Darren McCormack

Personal information
- Date of birth: 29 September 1988 (age 37)
- Place of birth: Edinburgh, Scotland
- Position: Defender

Youth career
- 2001–2007: Hibernian

Senior career*
- Years: Team / Apps / (Gls)
- 2007–2010: Hibernian / 24 / (0)
- 2010–2011: Ross County / 23 / (0)
- 2012–2013: East Fife / 31 / (1)
- 2013–2014: Airdrieonians / 34 / (0)
- 2014–2017: Brechin City / 69 / (2)
- 2021–2023: Tranent Juniors

International career^{‡}
- 2008: Scotland U21 / 1 / (0)

= Darren McCormack =

Scottish footballer (born 1988)

Darren McCormack (born 29 September 1988) is a Scottish professional footballer who used to play as a defender for Tranent Juniors now a free agent.

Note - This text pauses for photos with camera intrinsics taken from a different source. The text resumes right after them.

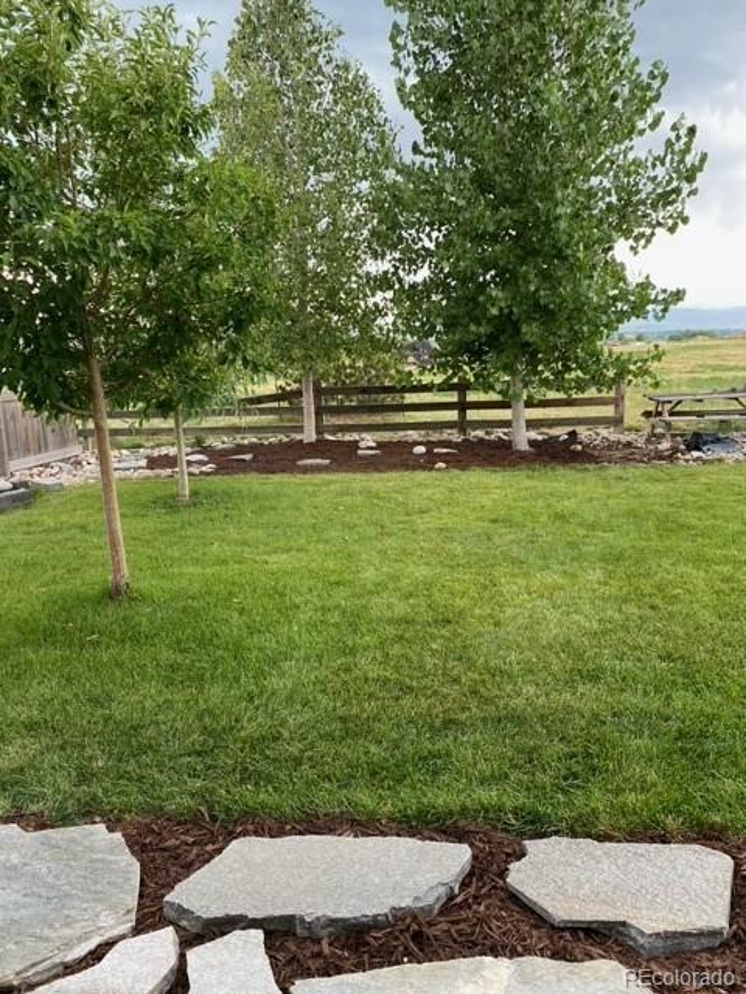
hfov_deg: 53.1
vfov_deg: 67.3
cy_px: 497
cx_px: 373
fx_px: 747
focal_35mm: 26
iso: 80
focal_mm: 4.25
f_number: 1.8
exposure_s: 1/122
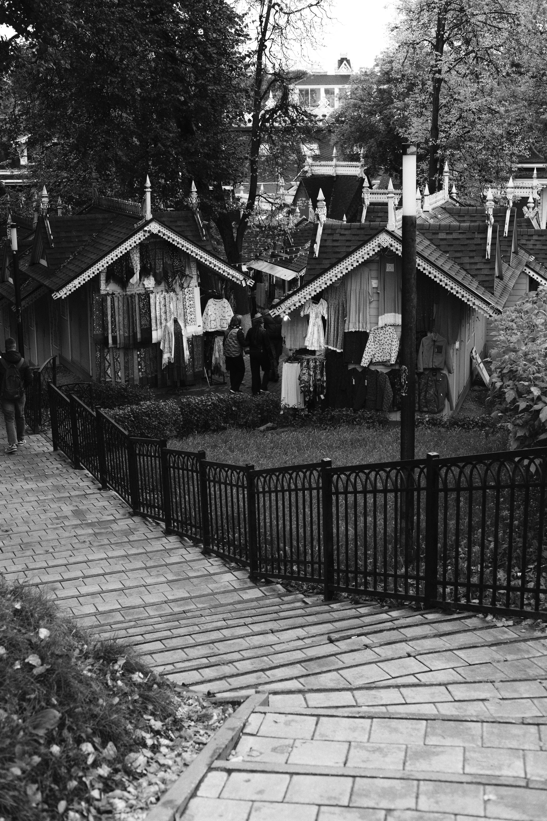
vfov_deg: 37.5
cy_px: 410
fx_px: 1208
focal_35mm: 53
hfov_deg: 25.5
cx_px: 274
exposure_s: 1/80
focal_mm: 35
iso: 320
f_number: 5.6
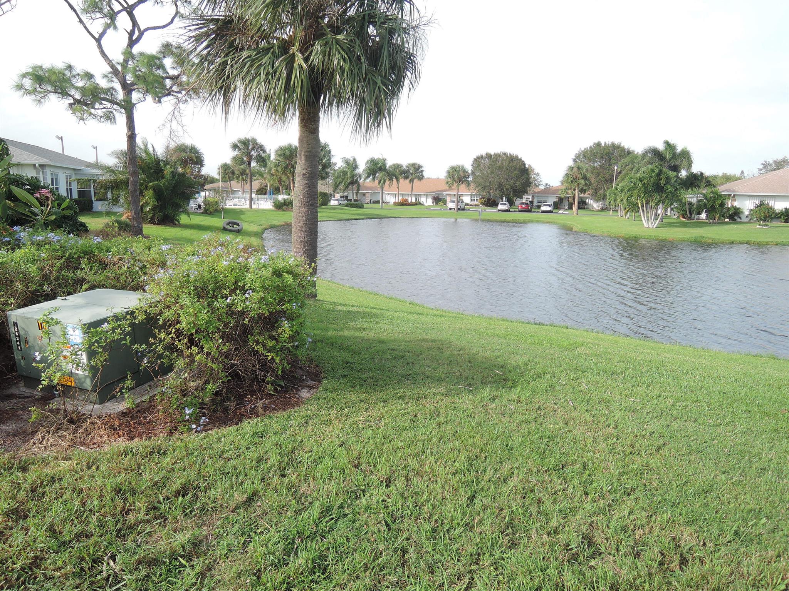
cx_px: 394
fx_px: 547
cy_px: 296
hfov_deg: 71.6
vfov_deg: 56.8
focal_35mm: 24
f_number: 2.8
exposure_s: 1/400
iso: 80
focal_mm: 5.1
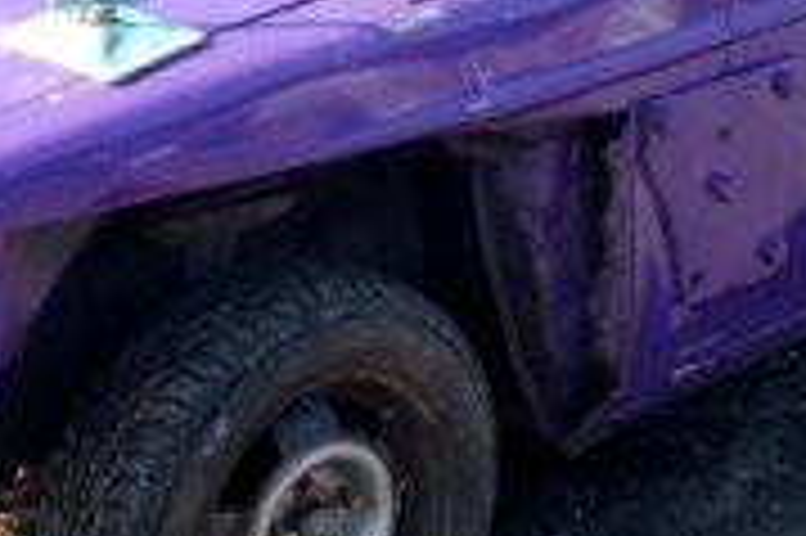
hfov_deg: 17.4
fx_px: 2639
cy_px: -59
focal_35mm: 118
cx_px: 351
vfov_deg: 11.4
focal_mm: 22
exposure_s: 1/640
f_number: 4
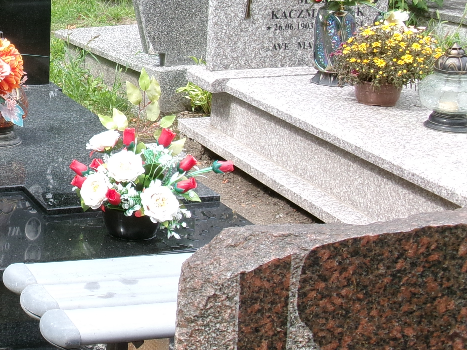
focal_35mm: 69
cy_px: 69
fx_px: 931
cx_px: -46
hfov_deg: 26.0
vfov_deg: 21.0
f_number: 3.9
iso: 100
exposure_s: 1/240
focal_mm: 5.1
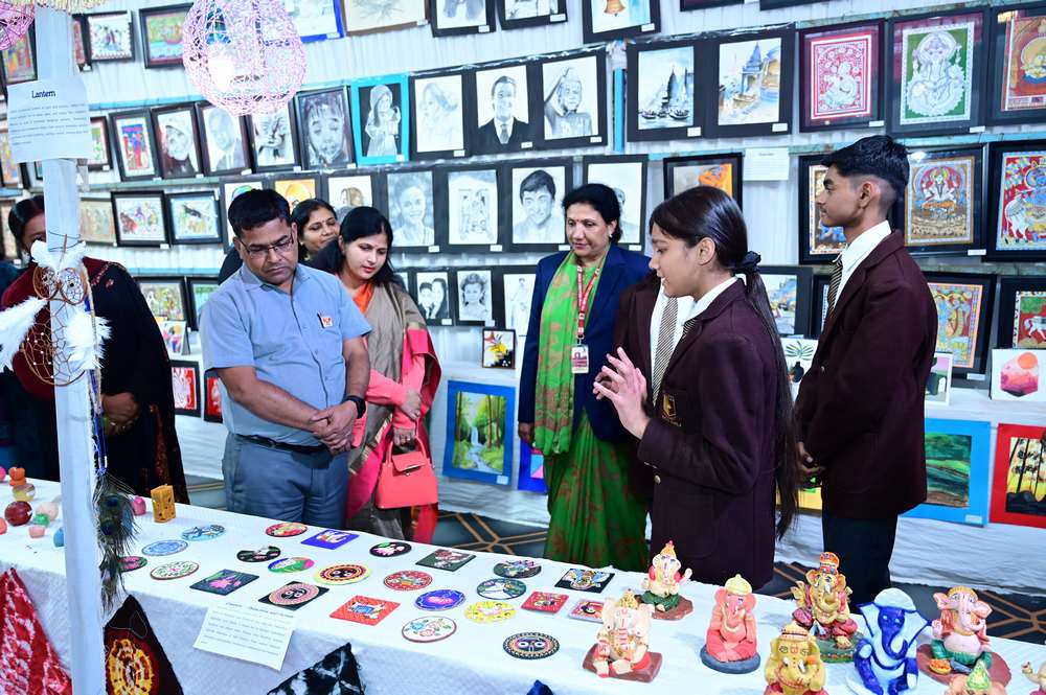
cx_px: 523
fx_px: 856
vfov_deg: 44.2
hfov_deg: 62.8
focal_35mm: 30
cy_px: 348
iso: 2000
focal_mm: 29.5
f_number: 4
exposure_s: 1/125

McCormack, a defender, started his career with Scottish Premier League club Hibernian, but was released at the end of the 2009–10 season. McCormack then signed for Ross County, but he suffered a broken leg and was again released. He signed for East Fife in January 2012 and Airdrieonians in July 2013, then Brechin City in June 2014. He was also banned from the sport in 2017 following attempted murder and previous convictions until he signed for Tranent Juniors in July 2021. McCormack has also represented the Scotland national under-21 football team.

==Playing career==

Celtic made an approach to sign McCormack in 2007, but he signed a five-year deal to stay with Hibs. He made his league debut for Hibs in a 4–1 win over Kilmarnock in September 2007. McCormack was selected for the Scotland under–21 squad for the match against Norway in May 2008. He was also selected for the match against Lithuania in August 2008, but did not play.

McCormack made his first first-team appearance for Hibs in over a year in a 2–0 win against St Mirren during January 2009, replacing the suspended David van Zanten at right back. His appearances were limited during the 2009–10 season, making only six first team appearances as of February 2010. He was sent off during the last of those appearances, an Edinburgh derby match. McCormack's contract was not renewed by Hibs at the end of the season.

After his release by Hibs at the end of the 2009–10 season, McCormack signed for Scottish First Division club Ross County. He suffered a broken leg and was released by Ross County in September 2011.

McCormack signed for Scottish Second Division club East Fife in January 2012. He made his debut on 2 January, in a 4–0 defeat against Cowdenbeath.

McCormack signed for Airdrieonians in July 2013, leaving the club in June 2014 to sign for Brechin City. After three seasons with Brechin, McCormack was released by the club on 30 May 2017. On 23 October 2017, McCormack was banned from competitive football until 7 April 2021 due to him failing an "in-competition test" in April 2017, when he was registered with Brechin. McCormack had tested positive for use of metabolites of metandienone (epimetendiol, epitmetandienone and hydroxymetandienone).

==Personal life==
McCormack was arrested for an assault on Hearts striker Calum Elliot on 22 March 2009, near an Edinburgh nightclub. When the case came to Edinburgh Sheriff Court, McCormack pleaded guilty to an assault charge, and was fined £1000. The court was told that McCormack had punched Elliot in the face after Elliot had "made a deliberately antagonising remark to him about their respective football careers". McCormack, who sent an apology to Elliot via his agent, was also fined £1200 (two weeks' wages) by Hibernian.

During February 2010, McCormack was arrested by police on Leith Walk and charged with the offences of driving without insurance and driving without a licence. He was subsequently banned from driving for 12 months and fined £500.

In December 2018, it was reported that McCormack had been charged with attempted murder. No trial subsequently took place.